### ACTIVITY:
Please retype the data below line for line and leave out every picture.

_____

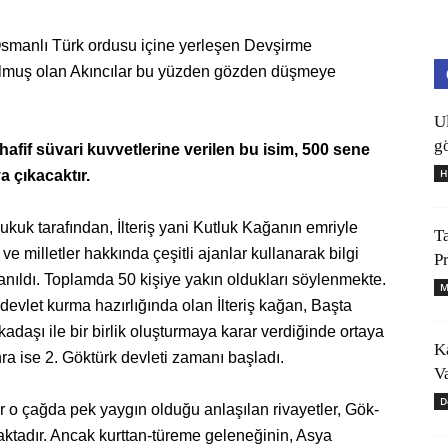
Osmanlı Türk ordusu içine yerleşen Devşirme
rulmuş olan Akıncılar bu yüzden gözden düşmeye
U
gö
fif süvari kuvvetlerine verilen bu isim, 500 sene
H
 çıkacaktır.
kuk tarafından, İlteriş yani Kutluk Kağanın emriyle
T
ve milletler hakkında çeşitli ajanlar kullanarak bilgi
P
lanıldı. Toplamda 50 kişiye yakın oldukları söylenmekte.
M
evlet kurma hazırlığında olan İlteriş kağan, Başta
daşı ile bir birlik oluşturmaya karar verdiğinde ortaya
K
nra ise 2. Göktürk devleti zamanı başladı.
V
D
ir o çağda pek yaygın olduğu anlaşılan rivayetler, Gök-
rmaktadır. Ancak kurttan-türeme geleneğinin, Asya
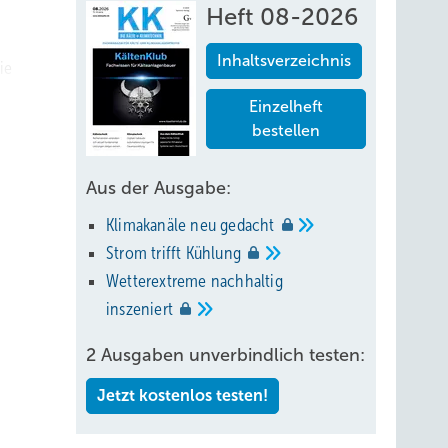
Heft 08-2026
Inhaltsverzeichnis
ie
Einzelheft
delle
bestellen
Aus der Ausgabe:
Klimakanäle neu
gedacht
Strom trifft
Kühlung
Wetterextreme nachhaltig
inszeniert
2 Ausgaben unverbindlich testen:
Jetzt kostenlos testen!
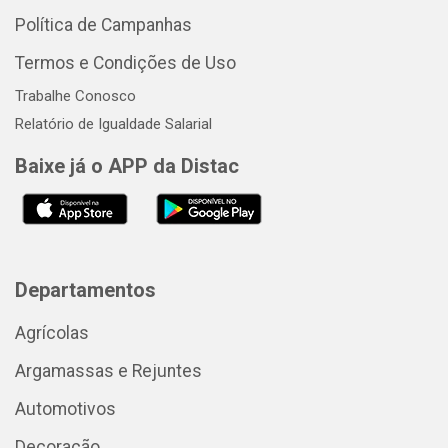
Política de Campanhas
Termos e Condições de Uso
Trabalhe Conosco
Relatório de Igualdade Salarial
Baixe já o APP da Distac
Departamentos
Agrícolas
Argamassas e Rejuntes
Automotivos
Decoração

_____

### COMPLETED EXERCISE:
Osmanlı Türk ordusu içine yerleşen Devşirme
rulmuş olan Akıncılar bu yüzden gözden düşmeye
U
gö
fif süvari kuvvetlerine verilen bu isim, 500 sene
H
 çıkacaktır.
kuk tarafından, İlteriş yani Kutluk Kağanın emriyle
T
ve milletler hakkında çeşitli ajanlar kullanarak bilgi
P
lanıldı. Toplamda 50 kişiye yakın oldukları söylenmekte.
M
evlet kurma hazırlığında olan İlteriş kağan, Başta
daşı ile bir birlik oluşturmaya karar verdiğinde ortaya
K
nra ise 2. Göktürk devleti zamanı başladı.
V
D
ir o çağda pek yaygın olduğu anlaşılan rivayetler, Gök-
rmaktadır. Ancak kurttan-türeme geleneğinin, Asya
Heft 08-2026
Inhaltsverzeichnis
ie
Einzelheft
delle
bestellen
Aus der Ausgabe:
Klimakanäle neu
gedacht
Strom trifft
Kühlung
Wetterextreme nachhaltig
inszeniert
2 Ausgaben unverbindlich testen:
Jetzt kostenlos testen!
Política de Campanhas
Termos e Condições de Uso
Trabalhe Conosco
Relatório de Igualdade Salarial
Baixe já o APP da Distac
Departamentos
Agrícolas
Argamassas e Rejuntes
Automotivos
Decoração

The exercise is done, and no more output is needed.